_SUPPLIED RECORDS_
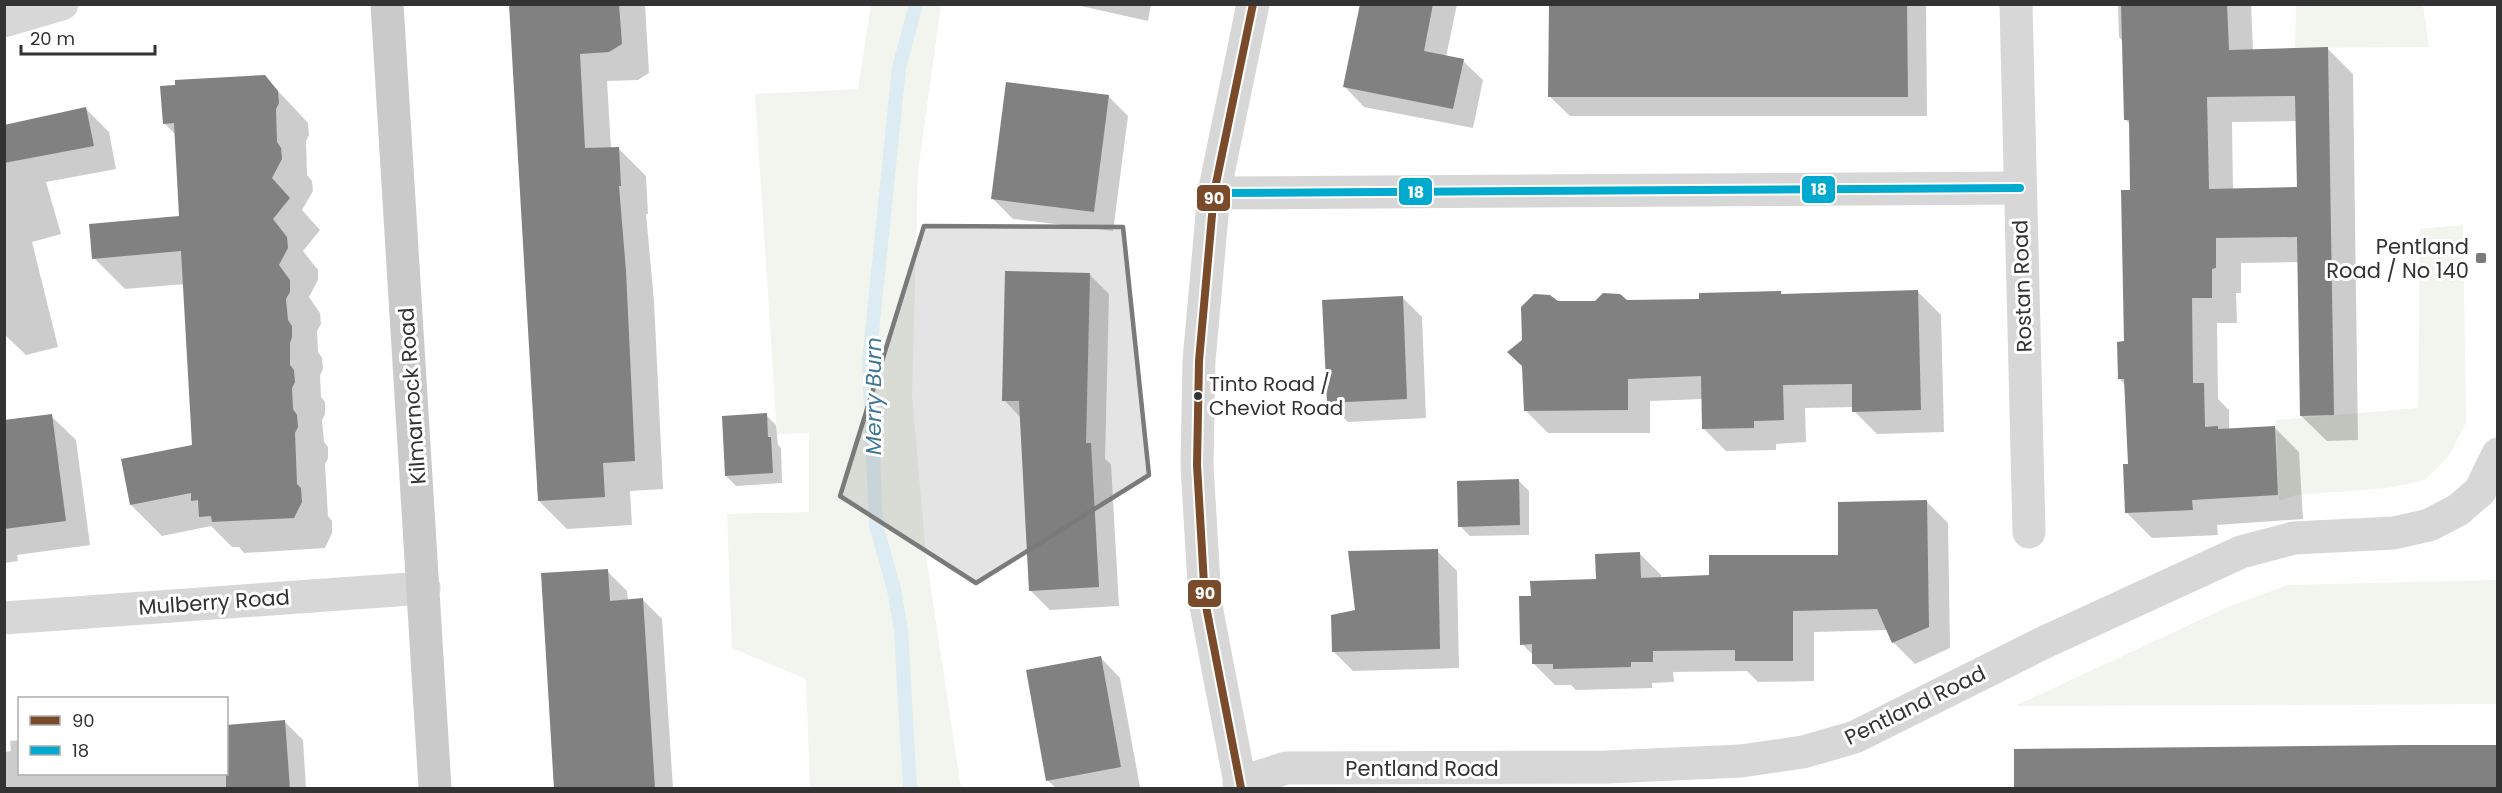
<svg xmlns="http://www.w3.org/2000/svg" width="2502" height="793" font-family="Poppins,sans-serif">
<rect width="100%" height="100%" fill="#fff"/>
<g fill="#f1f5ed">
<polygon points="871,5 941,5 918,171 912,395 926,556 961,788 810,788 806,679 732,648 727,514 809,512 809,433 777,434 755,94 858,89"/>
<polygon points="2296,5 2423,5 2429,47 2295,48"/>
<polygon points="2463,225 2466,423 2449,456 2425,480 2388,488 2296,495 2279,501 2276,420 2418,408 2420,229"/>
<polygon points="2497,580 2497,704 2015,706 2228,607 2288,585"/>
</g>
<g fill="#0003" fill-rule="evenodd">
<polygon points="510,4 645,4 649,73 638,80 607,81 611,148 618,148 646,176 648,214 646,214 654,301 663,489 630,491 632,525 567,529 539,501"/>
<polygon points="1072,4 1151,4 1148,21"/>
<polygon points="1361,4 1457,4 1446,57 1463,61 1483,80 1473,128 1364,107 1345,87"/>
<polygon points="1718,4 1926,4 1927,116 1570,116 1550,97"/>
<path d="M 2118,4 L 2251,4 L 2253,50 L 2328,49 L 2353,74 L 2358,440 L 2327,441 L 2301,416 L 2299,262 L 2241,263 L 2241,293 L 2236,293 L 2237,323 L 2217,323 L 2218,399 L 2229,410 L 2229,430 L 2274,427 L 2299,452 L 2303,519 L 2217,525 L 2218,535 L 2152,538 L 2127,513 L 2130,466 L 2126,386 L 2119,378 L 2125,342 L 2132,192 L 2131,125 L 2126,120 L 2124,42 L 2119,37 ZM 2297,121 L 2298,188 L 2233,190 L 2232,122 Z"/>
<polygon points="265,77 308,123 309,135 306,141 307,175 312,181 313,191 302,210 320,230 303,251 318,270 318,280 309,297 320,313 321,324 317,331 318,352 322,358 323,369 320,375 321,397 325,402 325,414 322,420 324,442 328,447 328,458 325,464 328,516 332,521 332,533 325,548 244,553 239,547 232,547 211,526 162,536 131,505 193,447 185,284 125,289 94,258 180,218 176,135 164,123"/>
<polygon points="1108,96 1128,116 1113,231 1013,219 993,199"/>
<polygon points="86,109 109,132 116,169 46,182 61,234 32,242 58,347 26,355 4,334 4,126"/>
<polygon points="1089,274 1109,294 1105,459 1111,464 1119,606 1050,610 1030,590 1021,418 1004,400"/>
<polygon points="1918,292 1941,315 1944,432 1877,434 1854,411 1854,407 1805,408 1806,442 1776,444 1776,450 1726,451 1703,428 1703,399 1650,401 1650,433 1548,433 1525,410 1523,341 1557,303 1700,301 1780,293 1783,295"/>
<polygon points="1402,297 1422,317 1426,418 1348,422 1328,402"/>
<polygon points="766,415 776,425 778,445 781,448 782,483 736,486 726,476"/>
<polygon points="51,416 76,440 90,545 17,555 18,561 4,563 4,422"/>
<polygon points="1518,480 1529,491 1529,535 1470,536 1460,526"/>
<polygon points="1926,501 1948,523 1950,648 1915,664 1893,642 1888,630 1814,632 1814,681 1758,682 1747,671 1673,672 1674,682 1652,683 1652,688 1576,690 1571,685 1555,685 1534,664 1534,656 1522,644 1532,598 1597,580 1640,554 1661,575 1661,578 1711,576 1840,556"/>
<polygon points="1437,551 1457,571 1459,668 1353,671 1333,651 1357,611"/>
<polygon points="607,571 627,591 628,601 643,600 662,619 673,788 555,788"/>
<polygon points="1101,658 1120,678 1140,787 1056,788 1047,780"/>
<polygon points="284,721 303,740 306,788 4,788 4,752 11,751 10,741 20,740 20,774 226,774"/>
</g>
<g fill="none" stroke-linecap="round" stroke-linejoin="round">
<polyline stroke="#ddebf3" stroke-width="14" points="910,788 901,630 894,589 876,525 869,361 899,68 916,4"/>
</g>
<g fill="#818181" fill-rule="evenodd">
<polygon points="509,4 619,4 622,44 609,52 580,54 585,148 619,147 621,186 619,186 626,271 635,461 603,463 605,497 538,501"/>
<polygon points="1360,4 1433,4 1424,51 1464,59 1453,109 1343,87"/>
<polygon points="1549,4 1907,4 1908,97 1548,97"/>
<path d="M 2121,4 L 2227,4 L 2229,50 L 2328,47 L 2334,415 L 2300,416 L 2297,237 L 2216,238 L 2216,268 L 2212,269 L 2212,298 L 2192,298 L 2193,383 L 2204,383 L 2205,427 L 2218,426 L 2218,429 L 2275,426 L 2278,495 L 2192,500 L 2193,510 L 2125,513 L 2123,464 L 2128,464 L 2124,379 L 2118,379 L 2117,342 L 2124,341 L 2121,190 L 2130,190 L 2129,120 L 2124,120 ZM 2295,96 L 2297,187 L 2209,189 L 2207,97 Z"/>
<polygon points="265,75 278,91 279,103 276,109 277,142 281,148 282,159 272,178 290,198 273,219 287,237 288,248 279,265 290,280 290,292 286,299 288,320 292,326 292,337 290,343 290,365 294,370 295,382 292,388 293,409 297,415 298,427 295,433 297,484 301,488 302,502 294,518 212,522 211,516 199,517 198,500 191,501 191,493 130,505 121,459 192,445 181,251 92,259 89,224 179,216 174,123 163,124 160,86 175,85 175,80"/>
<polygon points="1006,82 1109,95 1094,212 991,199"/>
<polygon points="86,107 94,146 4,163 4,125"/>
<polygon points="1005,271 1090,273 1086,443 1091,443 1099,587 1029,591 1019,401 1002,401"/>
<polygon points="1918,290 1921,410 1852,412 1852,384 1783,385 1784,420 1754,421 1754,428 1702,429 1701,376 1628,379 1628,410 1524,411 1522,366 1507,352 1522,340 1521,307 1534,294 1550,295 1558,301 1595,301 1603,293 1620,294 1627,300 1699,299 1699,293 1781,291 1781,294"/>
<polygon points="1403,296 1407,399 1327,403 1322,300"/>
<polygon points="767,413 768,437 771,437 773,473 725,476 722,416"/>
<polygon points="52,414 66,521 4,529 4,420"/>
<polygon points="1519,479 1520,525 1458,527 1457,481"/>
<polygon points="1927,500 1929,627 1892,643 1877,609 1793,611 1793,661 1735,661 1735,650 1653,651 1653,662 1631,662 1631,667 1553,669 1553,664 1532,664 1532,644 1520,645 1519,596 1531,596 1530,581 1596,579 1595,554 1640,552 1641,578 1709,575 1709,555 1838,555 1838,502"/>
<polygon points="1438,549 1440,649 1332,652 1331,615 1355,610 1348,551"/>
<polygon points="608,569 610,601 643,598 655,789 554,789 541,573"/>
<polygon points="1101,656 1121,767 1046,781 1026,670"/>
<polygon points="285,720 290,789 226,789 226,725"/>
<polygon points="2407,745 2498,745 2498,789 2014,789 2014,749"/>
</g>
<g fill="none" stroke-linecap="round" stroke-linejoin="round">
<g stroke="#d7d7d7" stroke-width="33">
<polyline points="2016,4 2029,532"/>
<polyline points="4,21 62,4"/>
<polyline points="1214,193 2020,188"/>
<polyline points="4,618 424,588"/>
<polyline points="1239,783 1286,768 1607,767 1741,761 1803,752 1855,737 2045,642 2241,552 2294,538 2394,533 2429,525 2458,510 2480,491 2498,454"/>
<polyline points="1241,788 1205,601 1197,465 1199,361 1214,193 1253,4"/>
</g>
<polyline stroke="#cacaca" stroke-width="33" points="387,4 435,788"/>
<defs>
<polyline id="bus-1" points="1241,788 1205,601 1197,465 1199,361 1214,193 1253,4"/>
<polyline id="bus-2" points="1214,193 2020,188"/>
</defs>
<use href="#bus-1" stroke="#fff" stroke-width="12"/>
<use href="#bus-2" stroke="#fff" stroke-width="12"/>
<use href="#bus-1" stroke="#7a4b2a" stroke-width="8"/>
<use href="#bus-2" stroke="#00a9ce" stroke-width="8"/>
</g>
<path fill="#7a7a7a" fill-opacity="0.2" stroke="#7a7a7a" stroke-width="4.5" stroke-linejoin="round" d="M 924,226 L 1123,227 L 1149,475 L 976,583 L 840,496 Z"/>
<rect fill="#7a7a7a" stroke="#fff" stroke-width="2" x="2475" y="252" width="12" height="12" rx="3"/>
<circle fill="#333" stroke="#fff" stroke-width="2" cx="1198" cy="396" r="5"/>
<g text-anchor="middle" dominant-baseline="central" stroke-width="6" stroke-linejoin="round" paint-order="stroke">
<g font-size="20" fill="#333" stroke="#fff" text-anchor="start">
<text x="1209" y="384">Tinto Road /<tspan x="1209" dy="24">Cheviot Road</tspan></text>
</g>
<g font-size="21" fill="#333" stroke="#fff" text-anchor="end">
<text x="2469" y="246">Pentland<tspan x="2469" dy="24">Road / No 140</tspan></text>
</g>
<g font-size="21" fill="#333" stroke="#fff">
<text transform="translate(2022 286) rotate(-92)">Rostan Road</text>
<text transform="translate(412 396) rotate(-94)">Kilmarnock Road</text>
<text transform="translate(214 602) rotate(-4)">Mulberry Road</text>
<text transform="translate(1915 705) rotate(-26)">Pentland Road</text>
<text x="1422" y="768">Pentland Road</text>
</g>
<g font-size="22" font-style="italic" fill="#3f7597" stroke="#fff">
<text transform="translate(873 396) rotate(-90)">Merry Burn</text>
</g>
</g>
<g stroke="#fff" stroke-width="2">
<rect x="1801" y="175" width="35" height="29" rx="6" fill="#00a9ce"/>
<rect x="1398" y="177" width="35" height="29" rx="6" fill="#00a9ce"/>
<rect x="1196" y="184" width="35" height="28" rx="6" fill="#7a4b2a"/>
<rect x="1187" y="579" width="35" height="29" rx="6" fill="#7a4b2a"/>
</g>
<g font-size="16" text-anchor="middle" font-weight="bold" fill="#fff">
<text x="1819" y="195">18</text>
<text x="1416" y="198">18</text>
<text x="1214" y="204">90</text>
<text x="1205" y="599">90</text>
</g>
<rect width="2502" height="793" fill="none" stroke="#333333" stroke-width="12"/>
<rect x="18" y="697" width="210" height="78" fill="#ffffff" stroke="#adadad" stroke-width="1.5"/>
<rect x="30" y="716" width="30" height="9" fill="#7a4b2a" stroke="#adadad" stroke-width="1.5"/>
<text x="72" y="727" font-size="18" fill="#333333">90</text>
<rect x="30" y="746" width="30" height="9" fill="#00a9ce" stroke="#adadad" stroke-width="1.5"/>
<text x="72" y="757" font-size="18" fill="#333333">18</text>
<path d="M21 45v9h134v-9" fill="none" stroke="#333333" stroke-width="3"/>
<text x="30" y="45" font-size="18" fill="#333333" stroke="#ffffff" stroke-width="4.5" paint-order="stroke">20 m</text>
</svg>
--
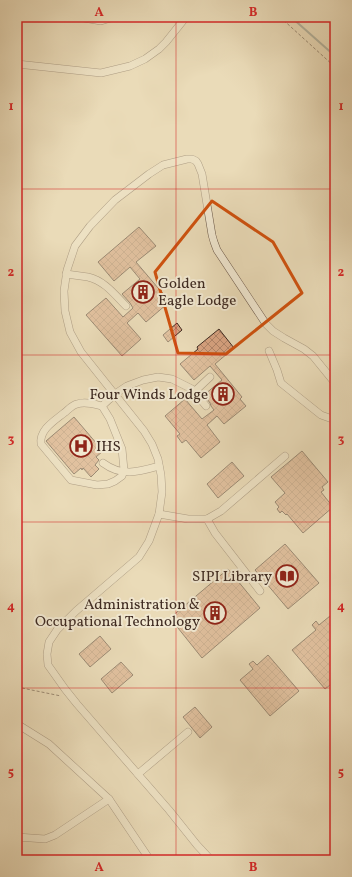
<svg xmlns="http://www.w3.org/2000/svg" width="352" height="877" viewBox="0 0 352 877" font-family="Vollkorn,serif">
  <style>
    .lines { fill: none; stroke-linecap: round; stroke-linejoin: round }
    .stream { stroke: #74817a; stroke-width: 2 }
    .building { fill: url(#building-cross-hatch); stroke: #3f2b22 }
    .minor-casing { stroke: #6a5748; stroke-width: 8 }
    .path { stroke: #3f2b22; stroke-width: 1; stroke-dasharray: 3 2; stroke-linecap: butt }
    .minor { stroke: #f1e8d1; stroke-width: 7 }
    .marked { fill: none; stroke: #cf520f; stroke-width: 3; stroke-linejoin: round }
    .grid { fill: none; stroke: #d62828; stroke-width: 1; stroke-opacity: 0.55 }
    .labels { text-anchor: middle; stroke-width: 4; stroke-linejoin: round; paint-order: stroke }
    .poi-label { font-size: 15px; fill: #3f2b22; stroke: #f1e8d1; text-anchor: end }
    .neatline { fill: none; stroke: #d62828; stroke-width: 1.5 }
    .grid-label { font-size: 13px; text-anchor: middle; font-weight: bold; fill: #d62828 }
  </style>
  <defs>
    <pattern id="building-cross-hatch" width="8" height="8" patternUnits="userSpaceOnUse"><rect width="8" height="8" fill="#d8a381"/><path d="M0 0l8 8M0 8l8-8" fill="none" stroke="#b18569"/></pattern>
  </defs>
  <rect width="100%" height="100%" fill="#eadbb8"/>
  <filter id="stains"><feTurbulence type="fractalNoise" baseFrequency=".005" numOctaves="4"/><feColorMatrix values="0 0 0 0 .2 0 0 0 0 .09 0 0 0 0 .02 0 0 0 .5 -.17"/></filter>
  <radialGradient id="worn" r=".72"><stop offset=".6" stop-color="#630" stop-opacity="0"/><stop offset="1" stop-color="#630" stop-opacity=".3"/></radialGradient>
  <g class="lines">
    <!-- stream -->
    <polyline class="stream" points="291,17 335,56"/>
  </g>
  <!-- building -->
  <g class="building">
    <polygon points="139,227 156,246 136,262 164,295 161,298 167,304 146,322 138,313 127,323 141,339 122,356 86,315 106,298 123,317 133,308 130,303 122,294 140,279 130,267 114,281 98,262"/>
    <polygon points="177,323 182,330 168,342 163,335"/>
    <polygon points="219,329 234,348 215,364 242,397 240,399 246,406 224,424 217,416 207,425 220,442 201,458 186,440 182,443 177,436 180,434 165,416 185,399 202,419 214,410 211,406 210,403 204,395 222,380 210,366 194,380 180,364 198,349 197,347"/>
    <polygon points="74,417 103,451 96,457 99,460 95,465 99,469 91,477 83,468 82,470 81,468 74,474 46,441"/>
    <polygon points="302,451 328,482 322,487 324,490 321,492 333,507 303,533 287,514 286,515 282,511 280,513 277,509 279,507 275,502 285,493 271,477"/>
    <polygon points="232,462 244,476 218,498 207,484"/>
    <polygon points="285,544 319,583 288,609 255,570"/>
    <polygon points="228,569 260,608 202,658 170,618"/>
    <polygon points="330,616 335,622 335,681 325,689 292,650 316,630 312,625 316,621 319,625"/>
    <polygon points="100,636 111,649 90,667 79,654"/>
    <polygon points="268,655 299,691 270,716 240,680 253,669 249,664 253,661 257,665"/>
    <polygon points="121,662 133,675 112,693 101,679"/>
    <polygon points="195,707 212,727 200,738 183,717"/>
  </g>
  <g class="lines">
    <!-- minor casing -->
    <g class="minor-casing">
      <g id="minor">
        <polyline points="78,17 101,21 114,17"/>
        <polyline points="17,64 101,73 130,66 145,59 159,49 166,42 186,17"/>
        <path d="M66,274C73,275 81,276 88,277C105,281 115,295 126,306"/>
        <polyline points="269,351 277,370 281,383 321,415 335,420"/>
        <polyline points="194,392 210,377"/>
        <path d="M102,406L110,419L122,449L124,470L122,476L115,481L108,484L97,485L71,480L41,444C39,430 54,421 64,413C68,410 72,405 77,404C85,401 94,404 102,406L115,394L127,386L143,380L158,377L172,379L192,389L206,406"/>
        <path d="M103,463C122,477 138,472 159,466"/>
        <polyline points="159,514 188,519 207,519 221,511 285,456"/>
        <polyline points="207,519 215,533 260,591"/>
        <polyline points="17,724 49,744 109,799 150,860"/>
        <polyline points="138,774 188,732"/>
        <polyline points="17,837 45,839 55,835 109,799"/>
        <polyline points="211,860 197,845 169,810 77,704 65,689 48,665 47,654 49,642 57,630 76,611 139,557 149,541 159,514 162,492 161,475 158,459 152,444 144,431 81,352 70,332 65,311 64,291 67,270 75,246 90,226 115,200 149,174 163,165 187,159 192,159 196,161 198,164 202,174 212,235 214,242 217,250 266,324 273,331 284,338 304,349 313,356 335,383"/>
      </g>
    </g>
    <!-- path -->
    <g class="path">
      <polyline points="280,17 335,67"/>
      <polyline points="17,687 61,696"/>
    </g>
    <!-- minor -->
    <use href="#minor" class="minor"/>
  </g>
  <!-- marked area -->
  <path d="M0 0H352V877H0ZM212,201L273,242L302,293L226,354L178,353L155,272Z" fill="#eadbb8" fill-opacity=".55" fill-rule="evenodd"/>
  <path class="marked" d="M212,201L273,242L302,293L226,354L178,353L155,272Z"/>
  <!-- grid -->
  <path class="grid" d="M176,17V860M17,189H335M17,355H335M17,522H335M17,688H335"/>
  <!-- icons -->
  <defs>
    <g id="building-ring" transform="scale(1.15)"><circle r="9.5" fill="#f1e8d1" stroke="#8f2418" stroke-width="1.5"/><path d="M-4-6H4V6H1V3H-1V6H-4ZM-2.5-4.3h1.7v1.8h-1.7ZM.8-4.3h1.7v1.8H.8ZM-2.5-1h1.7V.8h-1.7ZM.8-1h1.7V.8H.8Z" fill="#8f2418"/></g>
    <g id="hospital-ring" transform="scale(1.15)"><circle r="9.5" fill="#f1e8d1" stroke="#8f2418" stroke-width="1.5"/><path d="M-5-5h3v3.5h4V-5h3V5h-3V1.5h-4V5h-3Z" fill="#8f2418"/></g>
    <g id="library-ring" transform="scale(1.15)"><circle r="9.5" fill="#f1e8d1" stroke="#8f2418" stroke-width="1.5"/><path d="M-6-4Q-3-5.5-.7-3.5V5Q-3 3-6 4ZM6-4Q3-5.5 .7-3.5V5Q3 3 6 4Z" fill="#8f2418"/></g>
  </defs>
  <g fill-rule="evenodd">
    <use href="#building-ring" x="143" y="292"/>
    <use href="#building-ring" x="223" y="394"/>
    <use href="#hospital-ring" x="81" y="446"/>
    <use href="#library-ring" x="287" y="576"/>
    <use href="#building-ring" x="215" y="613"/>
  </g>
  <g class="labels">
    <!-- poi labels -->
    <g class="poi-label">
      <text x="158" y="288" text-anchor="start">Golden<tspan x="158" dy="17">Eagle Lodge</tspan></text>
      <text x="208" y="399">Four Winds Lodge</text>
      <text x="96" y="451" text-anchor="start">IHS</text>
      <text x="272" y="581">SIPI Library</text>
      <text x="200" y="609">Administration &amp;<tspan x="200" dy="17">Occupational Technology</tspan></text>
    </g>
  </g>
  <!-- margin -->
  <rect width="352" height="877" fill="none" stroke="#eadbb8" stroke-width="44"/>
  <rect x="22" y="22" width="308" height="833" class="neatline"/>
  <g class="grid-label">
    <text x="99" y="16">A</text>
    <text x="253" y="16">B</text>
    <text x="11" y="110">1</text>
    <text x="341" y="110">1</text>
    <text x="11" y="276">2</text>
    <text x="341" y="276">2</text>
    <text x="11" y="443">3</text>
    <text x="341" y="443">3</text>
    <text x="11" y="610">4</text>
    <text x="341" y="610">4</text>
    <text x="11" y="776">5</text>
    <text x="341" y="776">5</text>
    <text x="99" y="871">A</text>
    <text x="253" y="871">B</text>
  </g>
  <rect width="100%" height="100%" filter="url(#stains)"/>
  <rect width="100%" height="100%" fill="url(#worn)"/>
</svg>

_PROBLEM TO WORK ON_
Go through the data, and copy each line in which the word "linecap" appears.

_TASK RESULT_
<g fill="none" stroke-linecap="round" stroke-linejoin="round">
<g fill="none" stroke-linecap="round" stroke-linejoin="round">
    .lines { fill: none; stroke-linecap: round; stroke-linejoin: round }
    .path { stroke: #3f2b22; stroke-width: 1; stroke-dasharray: 3 2; stroke-linecap: butt }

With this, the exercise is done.